Heroes: South Philly Highs Protesters
ABOUT THE TIME Jennifer Sommerkorn left South Philly High, soft-spoken Wei Chen arrived as a student.
His father, a truck driver in Fujian Province back in China, moved to America in search of a better life when Wei was a child. He found one—driving long-distance coach buses around the country — but it took him years to establish himself and bring his family over, to South Philly, when Wei was 15.
The idea of racial diversity frightened Wei; he had spent his whole life surrounded by fellow Han Chinese. Now he faced America’s ethnic, religious and economic mosaic without any English, or any friends. He knew his best chance of success lay in keeping his head down, working hard, and not attracting any attention.
A month after starting school, he stood at his locker reaching for a book when a fist smashed into the back of his head, and another into his neck. He crumpled and looked up with bewilderment at the boys who had hit him. Why? he wondered. What terrible insult have I made?
The school’s staff asked Wei to describe the boys, and pick them out of a photo book. He stared at it in frustration; he knew they were male and black, but otherwise he hadn’t yet figured out how to read the features of American faces.
Wei wanted to quit attending class. He didn’t want to tell his mother about the violence because it would frighten her, so he couldn’t simply stay home. He started spending his days at a nearby park, counting out his class schedule hour by hour until he could return home.
EVENTUALLY, A FEAR of failure drove Wei back to class, but conditions there only deteriorated. Two of Wei’s new friends — twins — were beaten at the subway entrance outside the school, battered so badly that their parents told them to drop out of school. They did. Wei stayed with his plan: Head down. Hard work. Avoid attention.

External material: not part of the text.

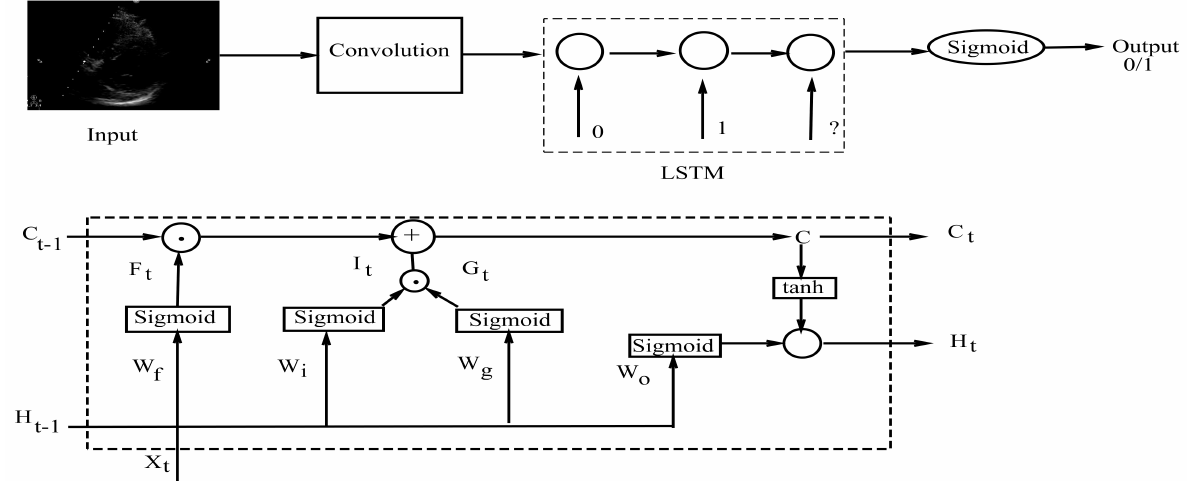
Figure 3. Long Short Term Memory (LSTM) diagram with an overall flowchart of how the model works where an input image is passed to a convolution layer, then it is forwarded to the architecture whereby images are classified based on the previous and present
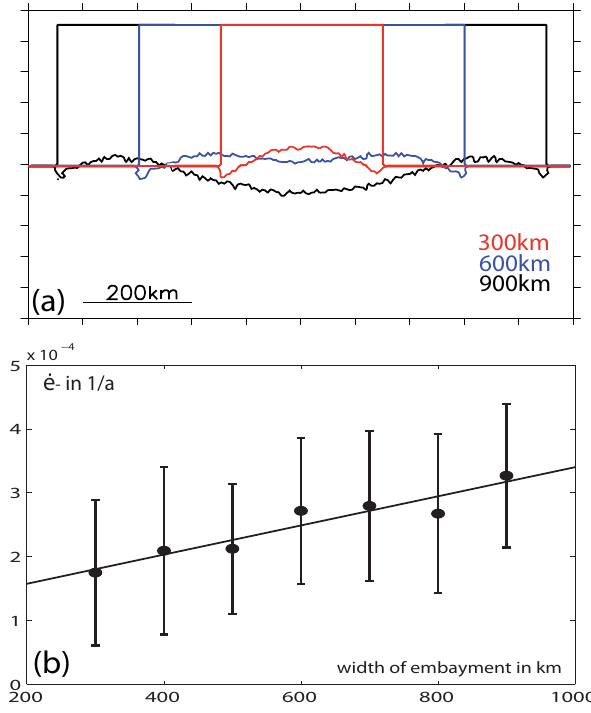
Fig. 2. Simplified set-up to investigate width dependence of sec- ond spreading-rate eigenvalue ˙ (cid:15) − . Panel a: Geometry of basin and resulting calving front for different width of the rectangular embay- ment. Panel b: Quasi-linear relation between minor spreading rate eigenvalue ˙ (cid:15) − in the center of the shelf at the calving front and the width of the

That changed in October 2008, when a group of about 30 black students chased five Asian students a block from the school into the Snyder Avenue subway station, where they beat them until they needed hospitalization. The attack — its ferocity, its –unfairness — shocked Wei.
He tried to persuade his fellow students that they should do something. Raise their voices, cause a scene. And then he hit on an idea: They should boycott the school.

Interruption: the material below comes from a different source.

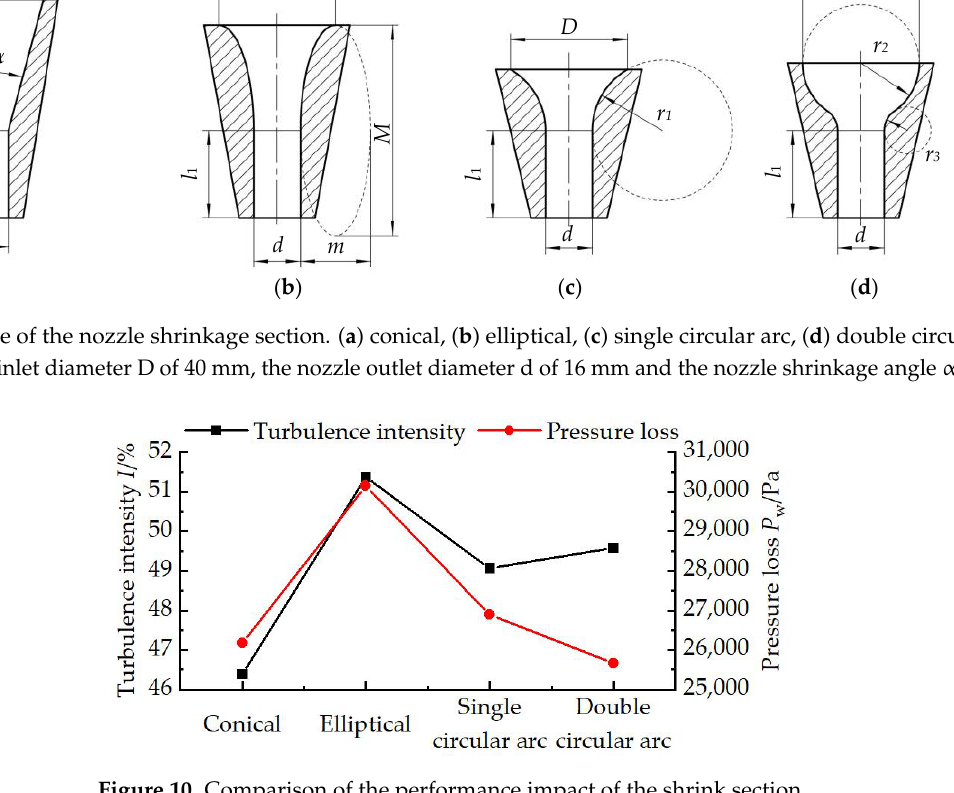
Figure 10. Comparison of the performance impact of the shrink section. Table 4. Factors and levels of influence of the orthogonal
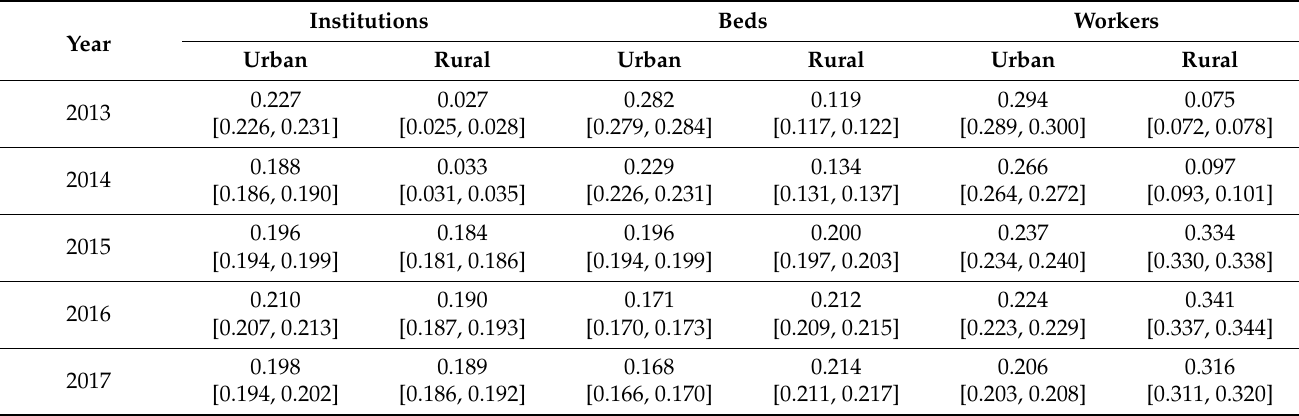
Table 4. Gini coefficients for LTC resource distribution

It didn’t work. “We didn’t know how to boycott,” he says. So nothing changed at South Philly High. But maybe more importantly, something changed in Wei. Artistic, idealistic Wei, who loved to paint, studied calligraphy and performed traditional Chinese opera, had become something else. “I was always quiet before the October incident,” he says, wearing a t-shirt of his own design, which features a ferocious Chinese mask. “Then,” he says, struggling for the right words in English. “Then I changed my face.”